The first hunting experience I shared with my husband was during an early river antlerless season. At the time we were only dating.

We had gotten permission to hunt a private pasture in Antelope County. We’d gone out prior to opening day and set up a ground blind on the side of a deep ravine. He made sure we had enough cover to stay hidden but also enough space for a clear shooting lane should a deer make its way through.

The river antlerless season in early October allows for hunters to take a doe, as long as they are within 3 miles of a river. It is a good way to get out before rifle season and enjoy much milder weather.

So the afternoon of opening day we made our way to the blind and got situated inside. Then began the wait. We passed the time by telling stories under our breath, while keeping our eyes peeled on the ravine bottom.
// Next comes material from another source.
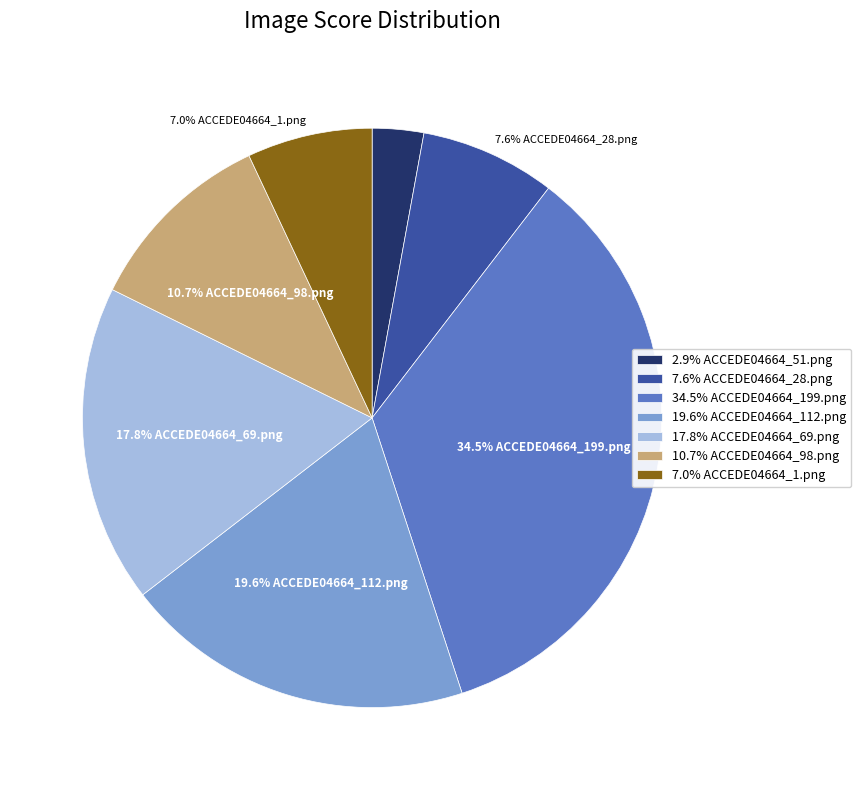

How much of the chart is everything except 10.7% ACCEDE04664_98.png?

89.3%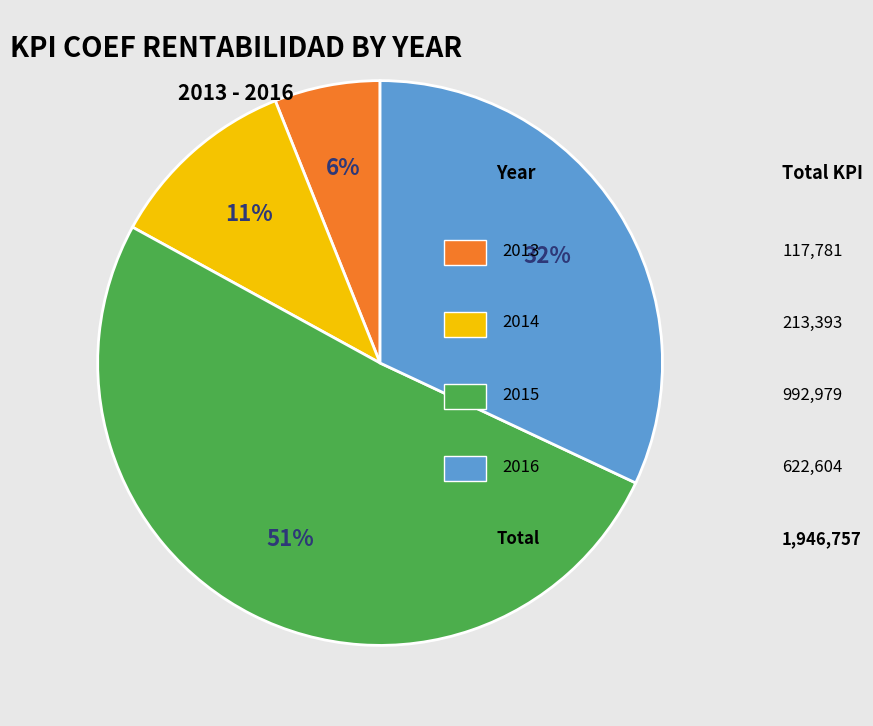

To the nearest percent, what is the difference between the largest and smallest slice percentages?

45%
Every so often we would hear a rustle in the leaves only to discover a squirrel was scampering around. Eventually, movement caught our attention on the opposite side of the ravine. A flock of turkeys emerged over the crest and down to the bottom of the gully. They walked within 15 yards of our blind. Both of us held our breath as the group passed us by and disappeared over the hill.
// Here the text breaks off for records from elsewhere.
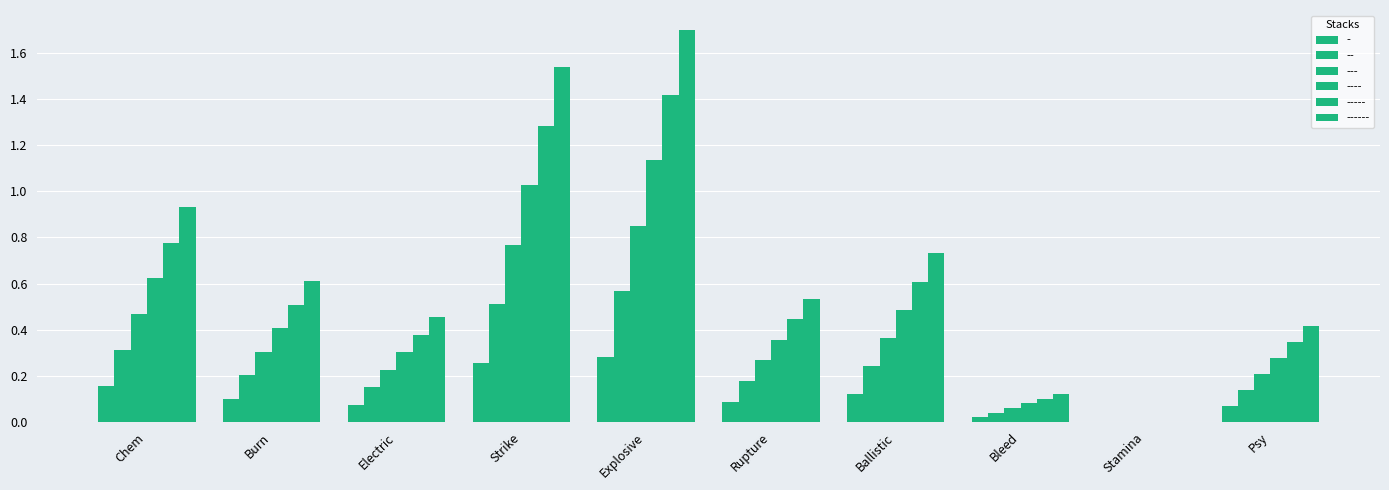

Are the bars grouped side by side (vs. stacked)?

Yes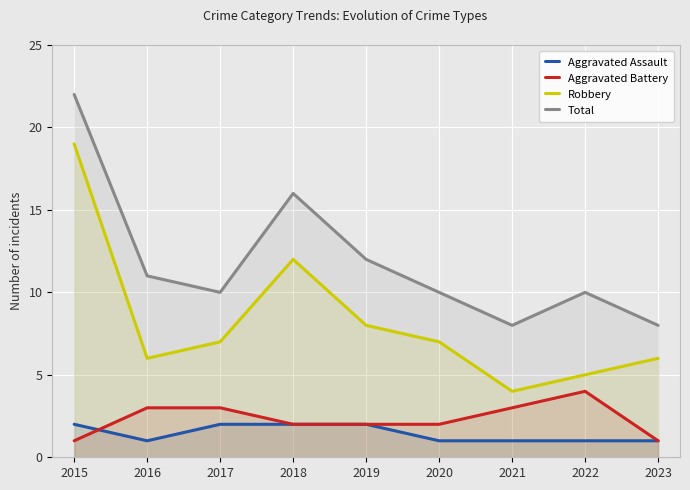

Which category has the lowest value across all series?

2016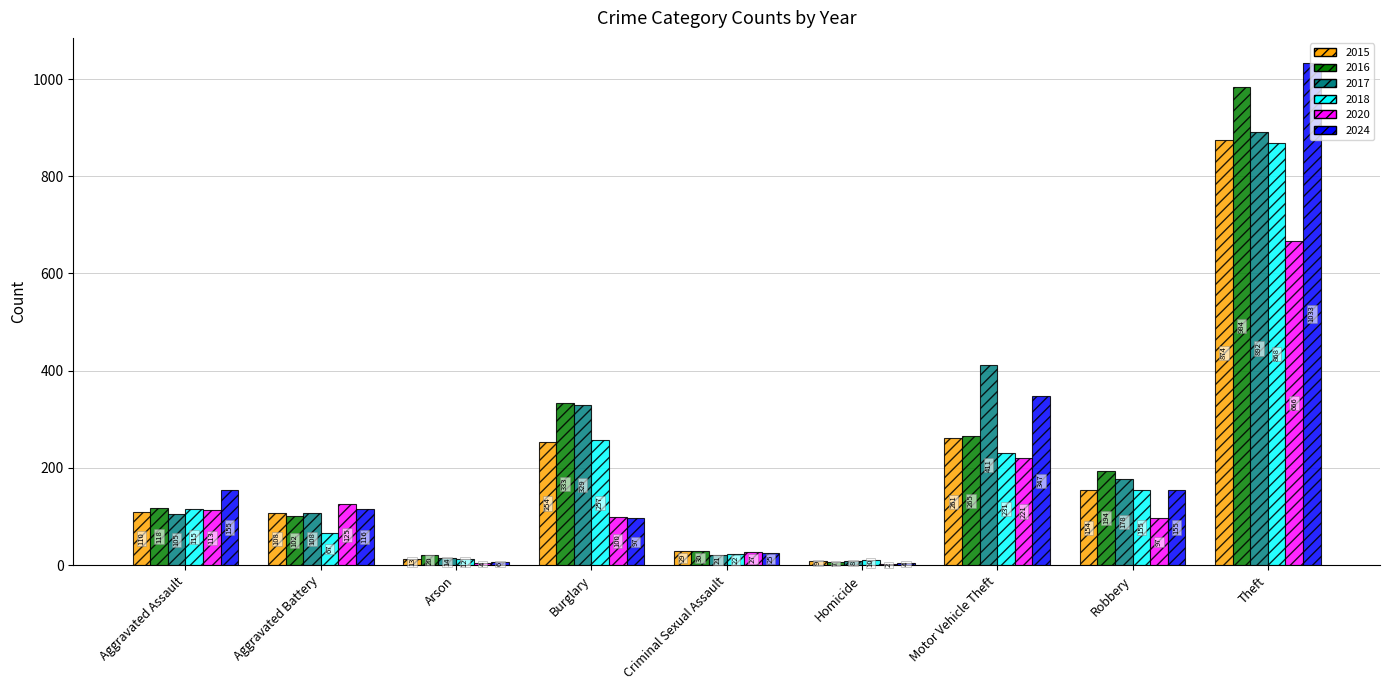

Which category has the highest value across all series?

Theft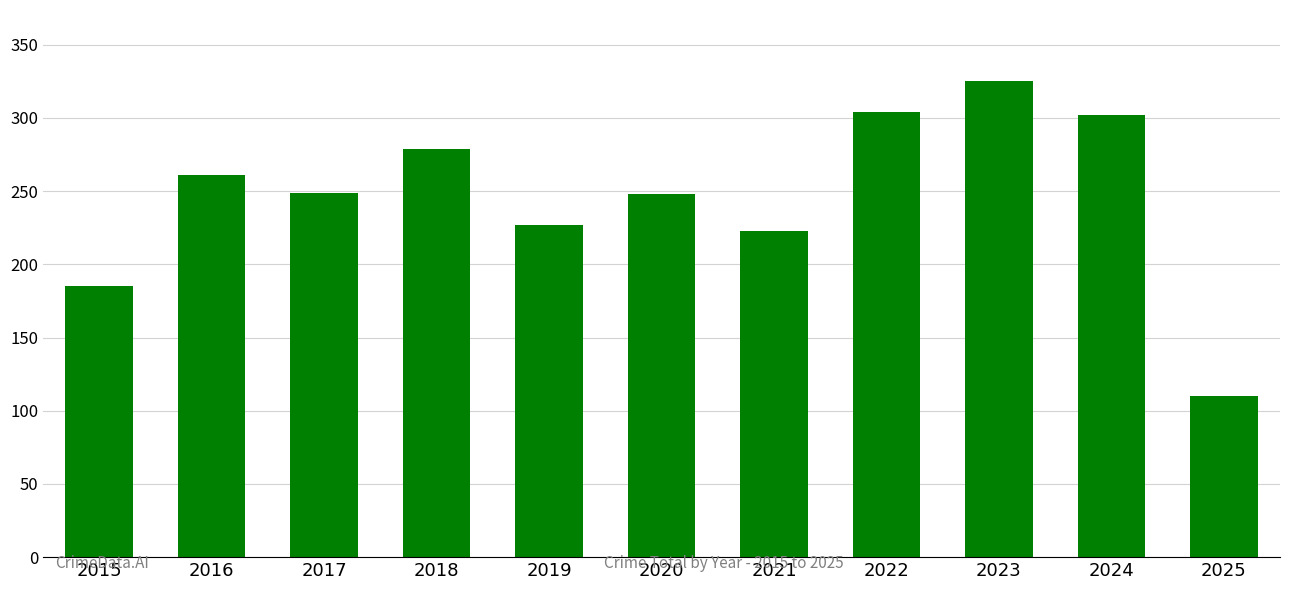

What is the average value?

247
I had never been that close to wildlife before and watching them in their natural habitat was a thrill.

With the turkeys gone, we got back to the business on hand: felling a deer. We had been hunkered down for a couple of hours, when finally something caught my eye. Off to the right of our blind and 40 yards off, I spotted a doe. At first he didn’t see it and almost thought I was pulling his leg.

Then the doe stepped out of the cover and he zeroed in. He had it in his sights and whispered, “I’m going to take it.”
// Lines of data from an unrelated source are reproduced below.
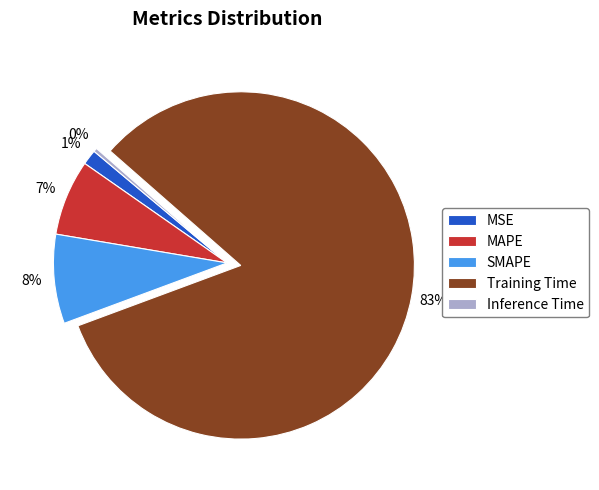

Rank the categories by value from lowest to highest.

Inference Time, MSE, MAPE, SMAPE, Training Time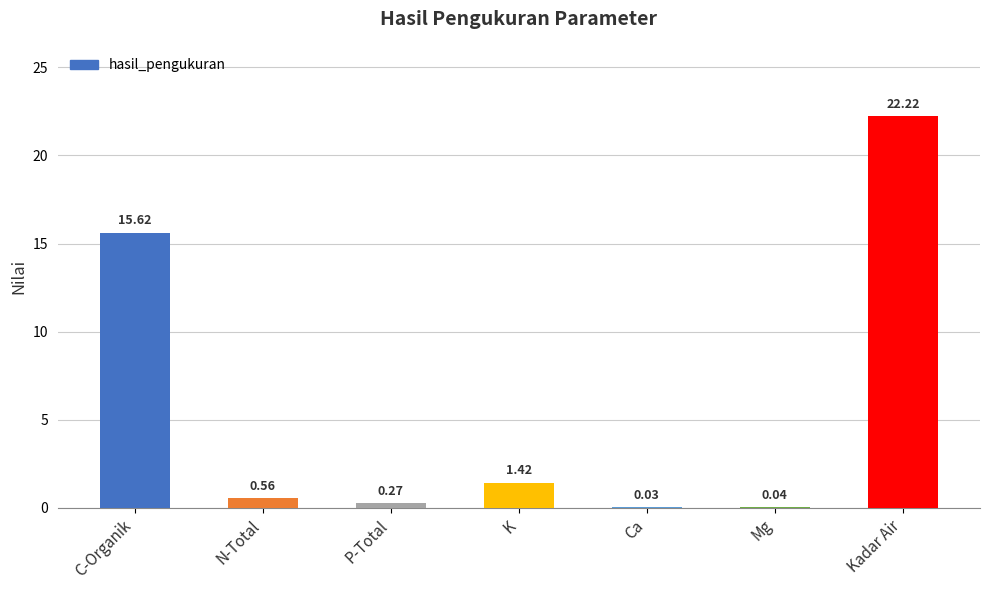

What is the sum of the values at P-Total and N-Total?

0.8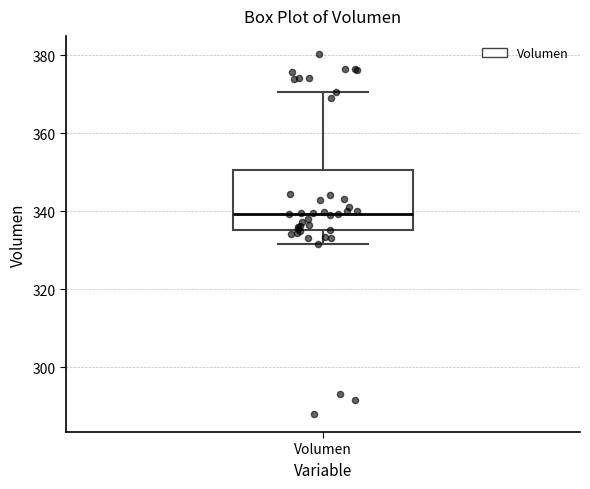

Where does the median line of the box for Volumen sit on the y-axis? The values are not printed on the chart, so give them approximately, as read against the axis.

340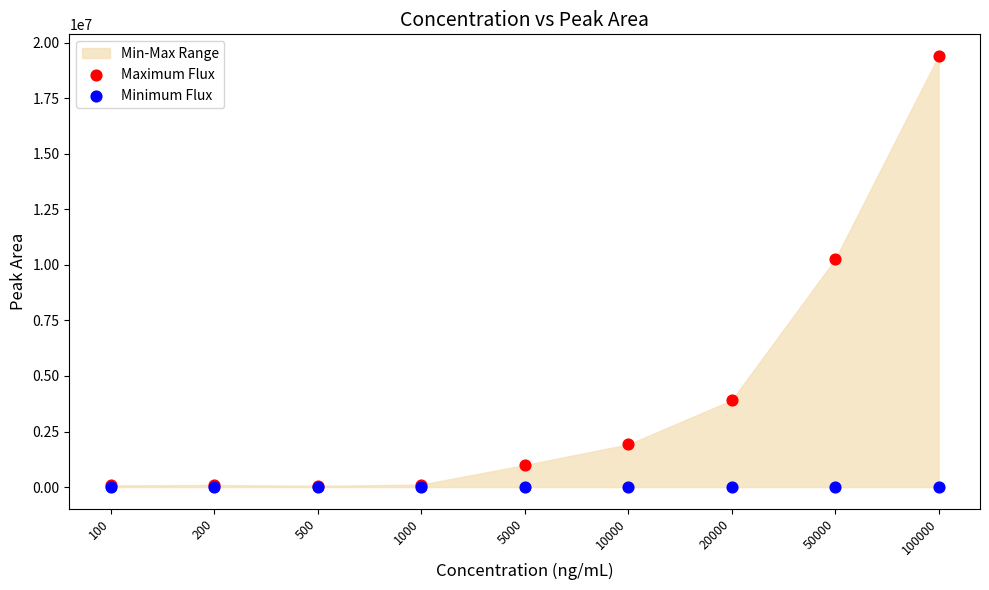

Across all series, what Y value is closest to 9704119?

10249141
I don’t know whose heart was racing more as he pulled the trigger. The shot thundered out and, for a second, everything was still as the doe dropped in its tracks.

We clambered out of the blind and made our way toward his prize. The deer was larger than we had first realized and the shot was perfect. I’m not sure I’ve ever seen a smile that wide as when he lifted that deer’s head so I could snap a few photos. With the excitement over, we set to the task of lugging the 150-pound carcass up the steep ravine bank for field dressing.

I have learned over the years that it doesn’t always come that easy. We have been on a number of very difficult hunts since then, but I will always remember how lucky we were that day. What made it memorable wasn’t just the good fortune of dropping a deer a few hours into the hunt on opening day, it was the entire experience. The way I see it, time spent in the great outdoors with good friends and family is always time well spent.